» 読解の応用:
1 – 女性リーダー育成についての文章から、「女性管理職が増えていかない、」から「をすべきかを、この提案書は語っています。」までの部分をそのまま抜き出しなさい。
2 – 女性リーダー育成についての文章にある「世界的に見ても、日本の立ち遅れは明らかです。」という一文を英語に訳しなさい。

» 抜粋本文:
株式会社リクルートホールディングスの研究機関、リクルートワークス研究所。人材が活きる企業経営と、一人ひとりが活き活きと働ける社会の実現を目指し、さまざまな調査研究活動を行っています。今回は同所が2013年に発表した提案書「提案 女性リーダーをめぐる日本企業の宿題」を紹介しながら、女性リーダーの育成について考えることにしましょう。

女性の進出、日本は先進国では最低レベル

女性の社会進出が日本で声高に言われ始めてから、すでに長い時間が過ぎています。1986年に施行された「男女雇用機会均等法」は、その後何度かの改正を経て、採用や昇進についての男女差が解消されてきました。2003年には、政府主導でビジネスシーンでの女性の活躍をさらに後押しするべく、指針を定めました。このときの目標は「2020年までに管理職の女性比率を30%にする」というもので、この目標値を達成するべく、官民一体となってのさまざまな活動がなされました。
こうした活動は、ある程度の成果を上げたようです。ですがそれは、当時の政府の想定から遥かにかけ離れたものでした。厚生労働省の「平成24年 賃金構造基本統計調査」によると、管理職に占める女性の割合は課長クラスで7.9%、部長クラスでは4.9%。長期的には増加傾向にありますが、「遅々として進まず」というのが現実です。
世界的に見ても、日本の立ち遅れは明らかです。男女格差を測る物差しとなる「ジェンダー・ギャップ指数」の数値は、先進国では最低レベル、2015年の時点で101位という低さです(内閣府男女共同参画局総務課調べ)。

ライフイベントを踏まえた育成プランが必須

女性管理職が増えていかない、育たない。その理由はいろいろ挙げられますが、最も大きな理由は「出産と子育てという女性のライフイベントに、職場が対応できていない」という点でしょう。
先にお話しした政府の指針に合わせ、これまでに多くの企業が女性の活躍推進に力を入れてきました。就労環境の整備、産休・育休制度の充実、その後の復帰をサポートするしくみ。そうした活動の成果として、女性が働く環境は間違いなく向上しているはずです。
ですが、そうした変化は「女性の『定着』を進めるものではあるが、『活用』を進めるものではなかった」と、この提案書では語られています。単に女性が働きやすい環境を作るだけでは、女性管理職、さらには女性リーダーを生み出すための力にはならないというのです。
考えてみれば、それは当然のことです。働きやすい職場にするために就労環境を整えたり、就業規則を見直したりすることと、「次世代のリーダーを育成する」ということは、まったく別の話です。ですから、女性リーダーを生み出すためには、女性のライフイベントを織り込んだ上で、成長を実現するしくみが必要です。そして、そのために何をすべきかを、この提案書は語っています。

企業努力に加えて、教育機関や政府との連携がカギ

この提案書は、その詳細がウェブ上で公開されています。ですから、具体的な内容は個々にご覧いただいたほうが良いでしょう。その一つひとつの項目はどれも実際的であり、また大いに実効性が期待できます。ここに挙げられたすべての対応ができる企業というのは限られるでしょうが、その実現性について検討し、実践していくことはとても有意義なことだと思われます。

» 資料データ:

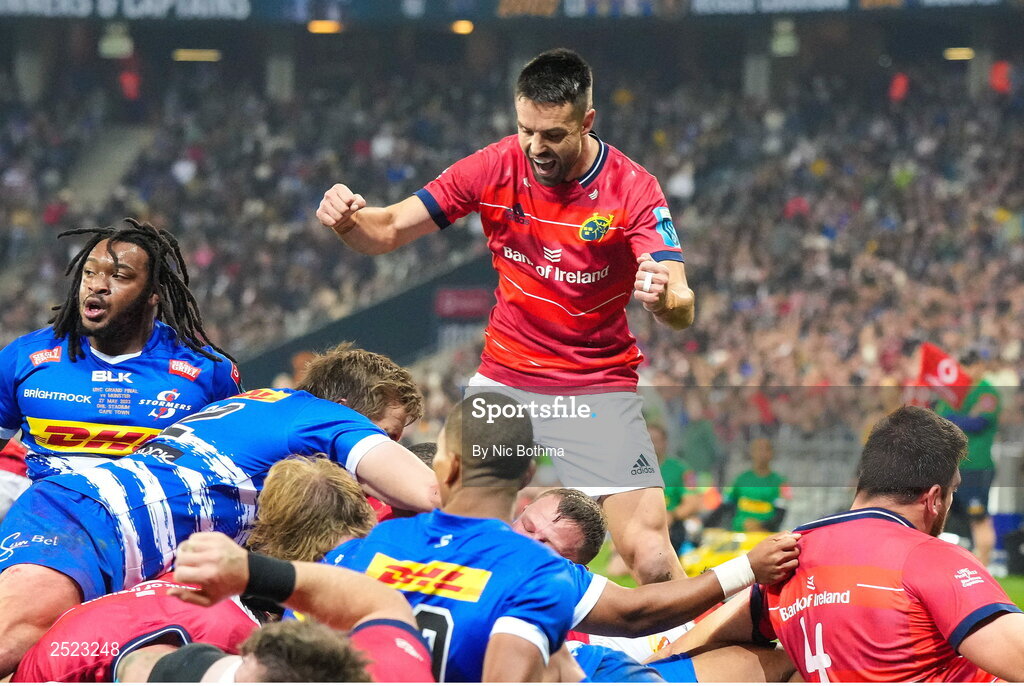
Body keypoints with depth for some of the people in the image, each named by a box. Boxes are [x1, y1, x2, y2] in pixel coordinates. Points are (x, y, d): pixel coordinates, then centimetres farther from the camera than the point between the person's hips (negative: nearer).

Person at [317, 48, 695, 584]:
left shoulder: (633, 188, -14)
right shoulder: (495, 168, -6)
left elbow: (683, 311, -21)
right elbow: (388, 231, -1)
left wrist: (663, 298, -45)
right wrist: (347, 219, -24)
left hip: (596, 389, -3)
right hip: (503, 379, 3)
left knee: (651, 558, -16)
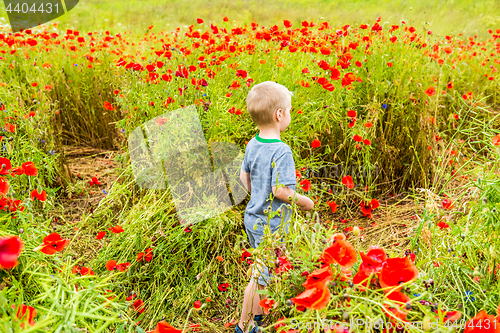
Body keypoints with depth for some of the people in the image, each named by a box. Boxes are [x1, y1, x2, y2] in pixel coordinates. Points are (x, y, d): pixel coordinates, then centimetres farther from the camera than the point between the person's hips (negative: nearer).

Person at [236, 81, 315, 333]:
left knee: (262, 268, 25)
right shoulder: (281, 152, -26)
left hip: (253, 216, 9)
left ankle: (257, 312, 42)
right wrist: (304, 201, -12)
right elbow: (280, 190, -28)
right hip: (271, 225, -8)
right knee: (260, 276, 7)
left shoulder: (252, 145, 0)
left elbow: (244, 176, 10)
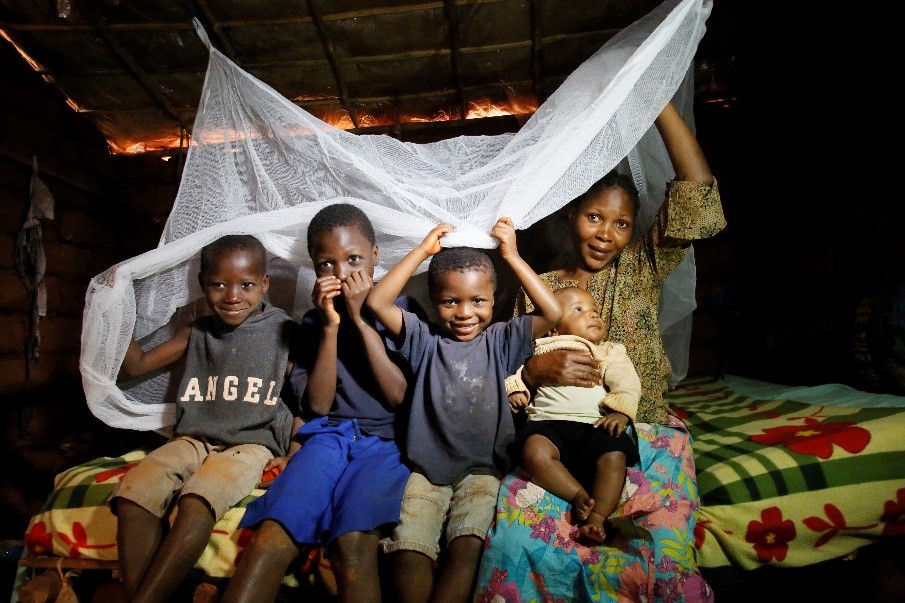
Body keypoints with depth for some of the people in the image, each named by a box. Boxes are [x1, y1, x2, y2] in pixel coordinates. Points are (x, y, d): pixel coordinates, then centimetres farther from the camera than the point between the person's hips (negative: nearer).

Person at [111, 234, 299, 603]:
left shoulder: (283, 332, 0)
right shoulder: (197, 333, 11)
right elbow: (134, 366, 17)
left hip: (251, 444, -4)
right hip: (193, 439, 4)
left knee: (196, 503, -32)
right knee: (132, 494, -23)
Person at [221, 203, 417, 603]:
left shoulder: (402, 309, 4)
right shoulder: (314, 321, 12)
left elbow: (398, 395, -5)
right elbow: (317, 405, 3)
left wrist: (360, 318, -8)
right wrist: (331, 327, -6)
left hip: (385, 440, -2)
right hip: (329, 436, 2)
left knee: (354, 541, -32)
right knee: (274, 537, -27)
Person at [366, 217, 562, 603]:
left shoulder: (500, 340, 5)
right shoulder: (425, 340, 2)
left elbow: (553, 313, -8)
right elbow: (377, 303, -11)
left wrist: (512, 256, -8)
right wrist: (422, 250, -10)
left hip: (482, 470, 0)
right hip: (426, 470, 1)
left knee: (466, 548, -23)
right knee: (408, 552, -21)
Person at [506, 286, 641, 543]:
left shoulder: (609, 353, 26)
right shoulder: (541, 352, 27)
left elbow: (627, 382, 11)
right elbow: (519, 374, 21)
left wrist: (620, 411, -9)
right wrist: (515, 390, -3)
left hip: (594, 425, 1)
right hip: (548, 423, 0)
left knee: (614, 455, -30)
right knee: (535, 451, -33)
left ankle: (597, 517, -28)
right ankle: (580, 496, -24)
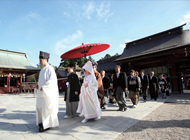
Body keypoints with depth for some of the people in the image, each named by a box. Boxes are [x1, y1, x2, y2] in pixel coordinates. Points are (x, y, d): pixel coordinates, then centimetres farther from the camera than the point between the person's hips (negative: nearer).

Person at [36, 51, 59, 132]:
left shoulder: (50, 69, -12)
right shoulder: (42, 69, 15)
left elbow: (52, 80, -21)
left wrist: (43, 87, -20)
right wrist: (38, 85, 6)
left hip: (48, 92, -9)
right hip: (42, 92, 9)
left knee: (47, 108, -2)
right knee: (40, 107, 14)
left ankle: (47, 125, 11)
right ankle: (43, 123, 28)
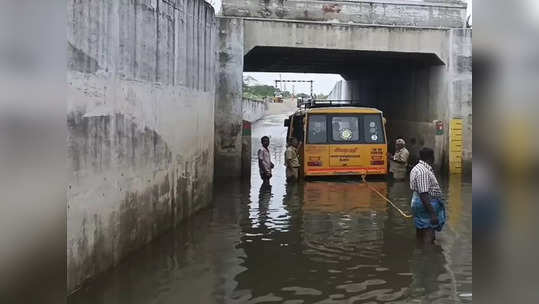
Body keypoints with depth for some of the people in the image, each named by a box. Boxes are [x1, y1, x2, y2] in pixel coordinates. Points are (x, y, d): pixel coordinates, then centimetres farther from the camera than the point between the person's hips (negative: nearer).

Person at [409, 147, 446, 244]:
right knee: (429, 238, -9)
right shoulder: (423, 171, -22)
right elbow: (423, 194, -27)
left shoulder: (417, 168, 12)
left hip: (419, 203, 11)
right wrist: (432, 213, -27)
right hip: (426, 204, -11)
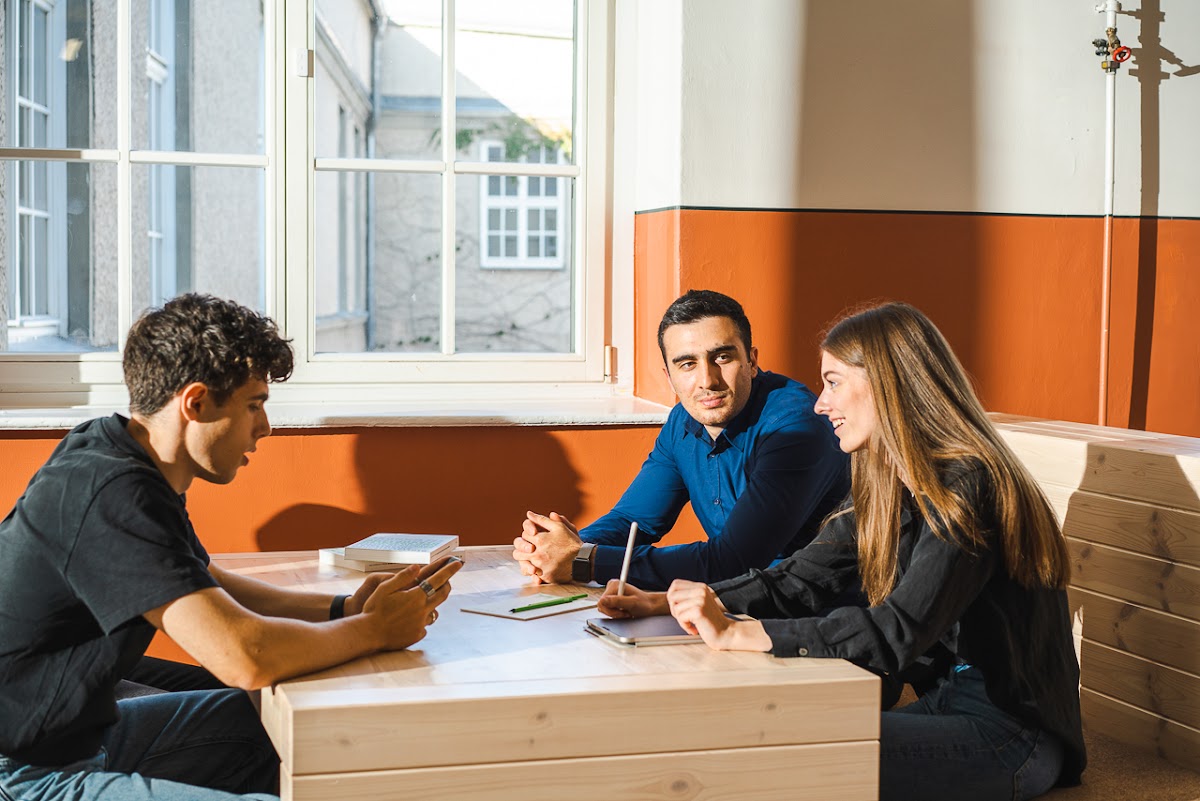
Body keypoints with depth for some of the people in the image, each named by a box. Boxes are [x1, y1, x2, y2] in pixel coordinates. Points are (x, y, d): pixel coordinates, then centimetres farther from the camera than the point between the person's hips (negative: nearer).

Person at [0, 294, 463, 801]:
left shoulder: (131, 466, 5)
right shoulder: (110, 494, -27)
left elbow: (208, 588, 20)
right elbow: (245, 656, -33)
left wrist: (342, 608, 6)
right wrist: (375, 630, -15)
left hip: (82, 728, 10)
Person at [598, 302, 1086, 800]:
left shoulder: (964, 486, -20)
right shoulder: (888, 490, 10)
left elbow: (898, 631, -28)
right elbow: (801, 580, 11)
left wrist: (736, 634, -28)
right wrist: (664, 603, 1)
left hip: (1014, 733, -8)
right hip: (952, 700, 8)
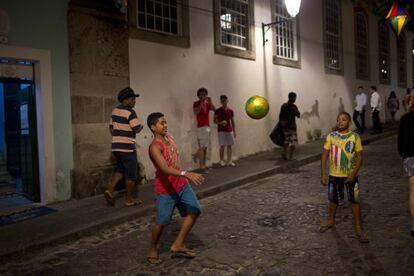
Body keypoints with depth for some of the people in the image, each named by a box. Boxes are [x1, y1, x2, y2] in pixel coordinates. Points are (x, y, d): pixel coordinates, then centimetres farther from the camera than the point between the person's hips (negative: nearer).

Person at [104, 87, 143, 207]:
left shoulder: (115, 110, 11)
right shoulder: (130, 112, -15)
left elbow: (111, 127, 19)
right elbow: (137, 129, -16)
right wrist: (141, 126, 5)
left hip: (116, 146, 8)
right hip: (127, 147, -8)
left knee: (121, 169, 23)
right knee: (131, 173, 4)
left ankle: (109, 190, 9)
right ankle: (129, 199, 11)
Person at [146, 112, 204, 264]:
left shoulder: (169, 137, 3)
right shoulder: (155, 146, -23)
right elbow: (165, 168, -38)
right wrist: (186, 173, -50)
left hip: (182, 185, 8)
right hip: (165, 190, -8)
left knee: (194, 211, 5)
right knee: (162, 222, 3)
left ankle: (178, 246, 15)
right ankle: (152, 250, 27)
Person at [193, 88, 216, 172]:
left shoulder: (207, 104, 13)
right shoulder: (196, 103, -3)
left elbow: (214, 109, -3)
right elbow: (196, 112, -21)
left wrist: (210, 101, -16)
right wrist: (201, 102, -22)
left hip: (207, 126, 7)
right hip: (201, 127, -7)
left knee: (205, 147, 8)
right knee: (202, 146, -8)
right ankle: (202, 165, -4)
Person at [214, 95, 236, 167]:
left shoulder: (231, 111, 6)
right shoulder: (218, 111, -3)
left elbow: (233, 122, 11)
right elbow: (215, 120, 0)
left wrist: (234, 131, 8)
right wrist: (220, 123, -19)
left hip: (229, 130, 3)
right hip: (221, 131, -3)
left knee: (229, 146, 4)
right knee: (222, 146, -3)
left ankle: (229, 161, 10)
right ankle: (221, 161, 7)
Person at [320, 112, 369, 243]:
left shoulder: (354, 137, -8)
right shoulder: (331, 136, -4)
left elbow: (359, 157, -6)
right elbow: (324, 156, -1)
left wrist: (354, 173, -17)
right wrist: (323, 174, -6)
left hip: (350, 175, -2)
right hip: (334, 175, 2)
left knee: (354, 201, 3)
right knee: (333, 199, 17)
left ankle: (358, 228, 16)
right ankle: (331, 221, 38)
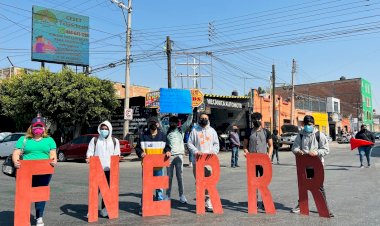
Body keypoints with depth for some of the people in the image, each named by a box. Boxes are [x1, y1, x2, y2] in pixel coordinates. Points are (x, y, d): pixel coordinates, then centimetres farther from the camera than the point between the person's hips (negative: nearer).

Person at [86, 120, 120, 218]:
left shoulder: (115, 141, 13)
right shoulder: (95, 140, 10)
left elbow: (117, 154, 12)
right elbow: (90, 152, 6)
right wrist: (88, 158, -14)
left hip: (109, 169, 1)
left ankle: (104, 209, 14)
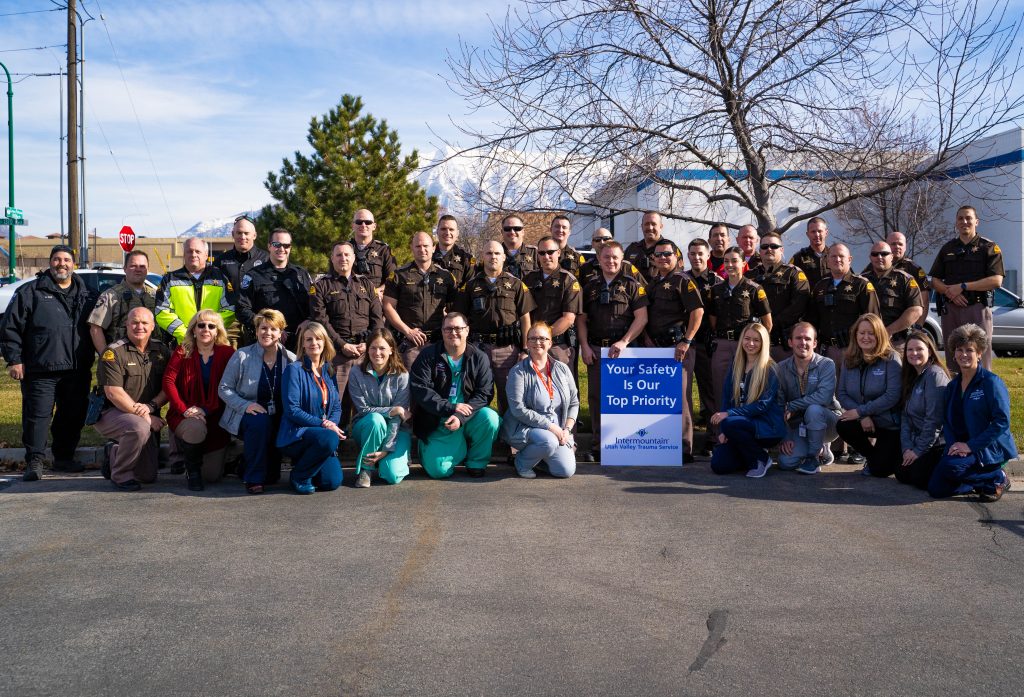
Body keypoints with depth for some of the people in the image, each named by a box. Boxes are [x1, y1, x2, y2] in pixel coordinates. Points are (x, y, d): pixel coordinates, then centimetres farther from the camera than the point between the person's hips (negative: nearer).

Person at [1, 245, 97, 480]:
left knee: (73, 416, 9)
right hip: (40, 371, -4)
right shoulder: (30, 292, 2)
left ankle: (64, 457, 23)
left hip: (77, 372, 4)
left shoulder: (86, 296, 14)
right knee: (37, 416, -6)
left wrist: (95, 357, 14)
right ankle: (34, 462, 1)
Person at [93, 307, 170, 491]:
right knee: (139, 427, -39)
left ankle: (115, 456, 36)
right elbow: (113, 393, -18)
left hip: (149, 417, 5)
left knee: (148, 476, 4)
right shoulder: (113, 352, -11)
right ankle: (120, 475, -14)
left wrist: (150, 406, -18)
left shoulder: (162, 351, 5)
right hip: (111, 413, -5)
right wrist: (144, 416, -20)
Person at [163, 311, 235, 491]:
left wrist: (206, 410, -18)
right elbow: (168, 381, -9)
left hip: (215, 417, 1)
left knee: (213, 475, -1)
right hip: (185, 415, -1)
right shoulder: (182, 352, 0)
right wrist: (184, 409, -22)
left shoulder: (227, 353, -2)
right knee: (196, 429, -39)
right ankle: (192, 470, -7)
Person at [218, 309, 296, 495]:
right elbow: (224, 389, -4)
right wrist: (245, 405, -19)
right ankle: (253, 479, -18)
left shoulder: (291, 360, 3)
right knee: (260, 421, -36)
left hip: (278, 417, 2)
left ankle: (270, 474, 7)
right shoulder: (242, 356, -4)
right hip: (247, 415, -2)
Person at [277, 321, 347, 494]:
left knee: (332, 482, -14)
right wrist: (323, 424, -19)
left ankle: (304, 462, 20)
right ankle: (299, 475, -9)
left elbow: (337, 406, 11)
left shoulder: (329, 371, 12)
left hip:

» 課題の解答:
1 –
女性管理職が増えていかない、育たない。その理由はいろいろ挙げられますが、最も大きな理由は「出産と子育てという女性のライフイベントに、職場が対応できていない」という点でしょう。
先にお話しした政府の指針に合わせ、これまでに多くの企業が女性の活躍推進に力を入れてきました。就労環境の整備、産休・育休制度の充実、その後の復帰をサポートするしくみ。そうした活動の成果として、女性が働く環境は間違いなく向上しているはずです。
ですが、そうした変化は「女性の『定着』を進めるものではあるが、『活用』を進めるものではなかった」と、この提案書では語られています。単に女性が働きやすい環境を作るだけでは、女性管理職、さらには女性リーダーを生み出すための力にはならないというのです。
考えてみれば、それは当然のことです。働きやすい職場にするために就労環境を整えたり、就業規則を見直したりすることと、「次世代のリーダーを育成する」ということは、まったく別の話です。ですから、女性リーダーを生み出すためには、女性のライフイベントを織り込んだ上で、成長を実現するしくみが必要です。そして、そのために何をすべきかを、この提案書は語っています。

2 – Even from a global perspective, Japan's lag is clear.